We are seeking a Sr. Databricks Data engineer to architect, design, build and support various data ingestion, integration, curation, and publishing/exchange solutions, using batch, API, and stream data processing techniques across various cloud-based systems and applications. Hands-on knowledge of framework-based architecture design and development for data management a big plus.
This role is located at a fortune ranked client site in the Fort Lauderdale, Florida area, on a hybrid working basis.
Duties and responsibilities:
Data Integration Platform Design and Development:
Design, build and implement framework-based data pipelines and APIs for batch and real-time data ingestion, integration, curation, and publishing using reusable plug-and-play components.
Develop and enhance frameworks to consume API components such as JSON payloads, CSVs, etc.

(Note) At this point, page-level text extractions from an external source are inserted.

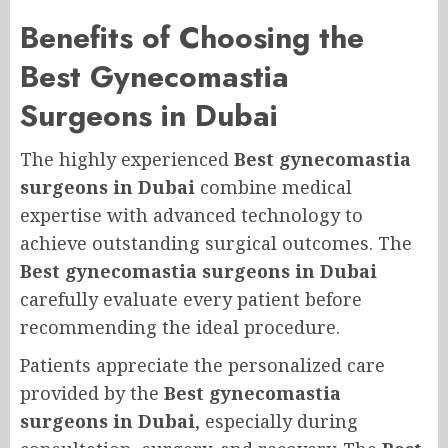
Benefits of Choosing the
Best Gynecomastia
Surgeons in Dubai
The highly experienced
Best gynecomastia
surgeons in Dubai
combine medical
expertise with advanced technology to
achieve outstanding surgical outcomes. The
Best gynecomastia surgeons in Dubai
carefully evaluate every patient before
recommending the ideal procedure.
Patients appreciate the personalized care
provided by the
Best gynecomastia
surgeons in Dubai
, especially during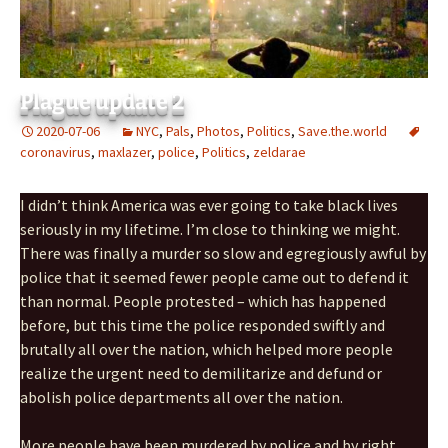
Plague update 2
2020-07-06
NYC
,
Pals
,
Photos
,
Politics
,
Save.the.world
coronavirus
,
maxlazer
,
police
,
Politics
,
zeldarae
I didn’t think America was ever going to take black lives
seriously in my lifetime. I’m close to thinking we might.
There was finally a murder so slow and egregiously awful by
police that it seemed fewer people came out to defend it
than normal. People protested – which has happened
before, but this time the police responded swiftly and
brutally all over the nation, which helped more people
realize the urgent need to demilitarize and defund or
abolish police departments all over the nation.
More people have been murdered by police and by right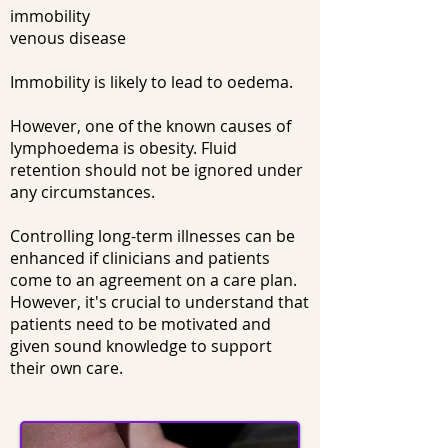
immobility
venous disease
Immobility is likely to lead to oedema.
However, one of the known causes of
lymphoedema is obesity. Fluid
retention should not be ignored under
any circumstances.
Controlling long-term illnesses can be
enhanced if clinicians and patients
come to an agreement on a care plan.
However, it's crucial to understand that
patients need to be motivated and
given sound knowledge to support
their own care.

Abstract data to design and build canonical models and data pipelines and APIs to maintain them.
Integrate and process private data securely across multiple AWS accounts with compliance to all security protocols, including PgP encryption and encryption at rest.
Implement data transformations and curate ingested data to ensure high-quality and usable datasets.
Integration and Ingestion:
Utilize Databricks as unified data integration platform.
Leverage Kafka (or similar messaging queue) as an enterprise integration tool to ingest and integrate near real time and large volumes of diverse data from multiple sources.
Build frameworks around APIs to bring in data from various sources efficiently.
Security and Compliance:
Ensure secure handling of Personally Identifiable Information (PII) data in AWS cloud environments.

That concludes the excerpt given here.